- Wheres My Stuff?
- Adjustments Panel
- Vibrance Adjustment
- Targeted Adjustments
- Misc. Changes
Vibrance Adjustment
Adobe has taken the Vibrance adjustment that was only available in Adobe Camera Raw and incorporated it into Photoshop CS4. It is available both as a direct adjustment (via the Image>Adjustments menu) and as an Adjustment Layer.
When you adjust an image using the new Vibrance adjustment, you’ll be presenting with two sliders: Vibrance and Saturation.
Saturation
The Saturation slider is the same as the one you’ll find in the Hue/Saturation dialog box. Moving it toward the left will make your image less colorful, while moving it to the right will make your image more colorful.
The problem with the Saturation slider is that it treats all colors equally. That means one color can easily become overly saturated before another reaches its full potential. Just think about a photograph of a flower.
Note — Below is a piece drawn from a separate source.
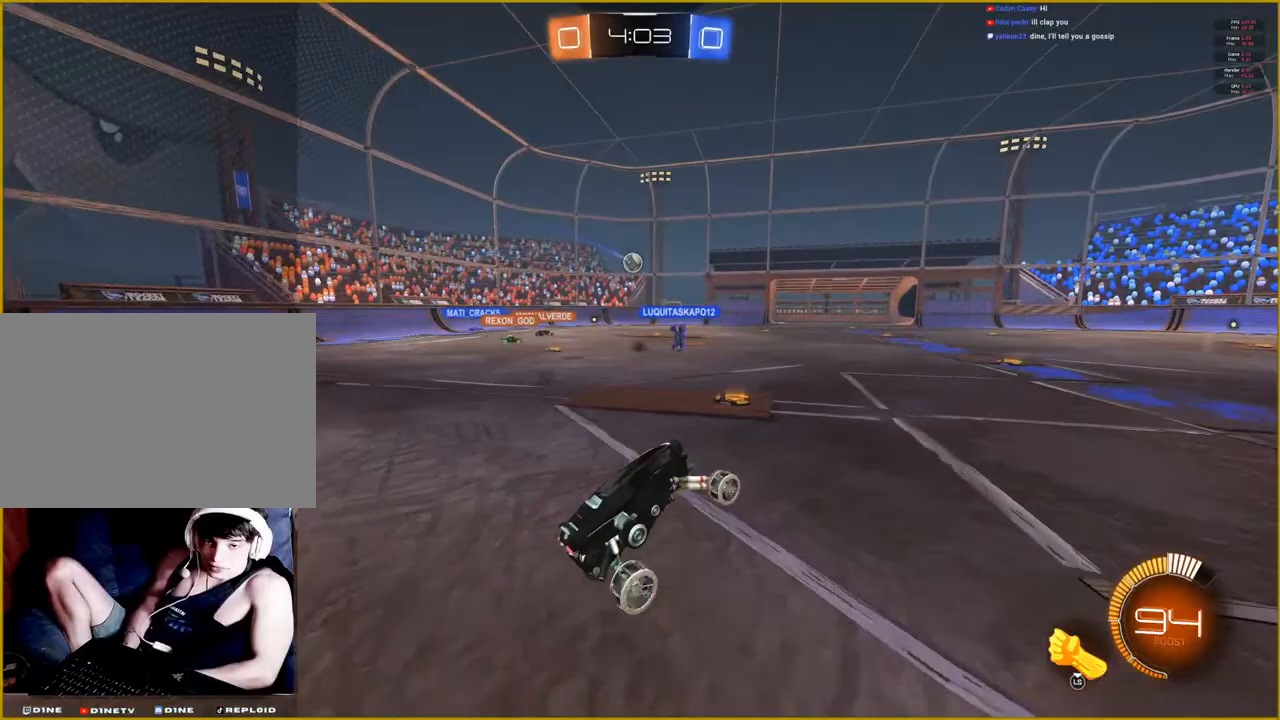
{"buttons": ["R2"], "left_stick": "left", "right_stick": "center", "events": [[383, "left_stick", "left"], [467, "R2", "down"]]}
If you were to increase the saturation of the entire image, you might oversaturate the flower before the brown soil it’s planted in becomes as colorful as you desire. If you push the Saturation slider until the soil reaches its full potential, the much more colorful flower will become oversaturated and look artificial. When an area becomes oversaturated, it starts to lose detail, which is known as Saturation Clipping.
Vibrance
This adjustment was invented in an effort to prevent saturation clipping. The Vibrance slider works just like the Saturation slider in that it makes your image more or less colorful. The difference is that the Vibrance slider will boost the saturation of the areas that are not all that colorful a lot more than the areas that are already colorful. If you think back to our flower example, increasing the Vibrance would make the soil much more colorful while only affecting the flower a small amount.
The Vibrance slider also attempts to prevent skin tones from becoming overly colorful (which might cause people to look sunburned).
For the reasons stated above, many people have completely replaced the Saturation slider with the Vibrance slider. I suggest you use them together in the following ways:
Exaggerate Mellow Colors: If you want the not-so-colorful areas of your image to stand out, consider lowering the Saturation setting while increasing the Vibrance setting. On some images, I’ll even crank the Vibrance slider all the way to the right and then lower the Saturation slider until the image doesn’t look overly colorful.
Tone Down Mellow Colors: Sometimes you’ll want the most colorful areas to be center stage and not be distracted by surrounding elements. That’s when I’ll move the Vibrance slider down quite a bit (sometimes all the way to -100) and then adjust the Saturation slider until the more colorful areas within the image look appropriate.
Most of the time I use one of the above approaches and simply don’t take it to the extreme I’ve shown in these examples.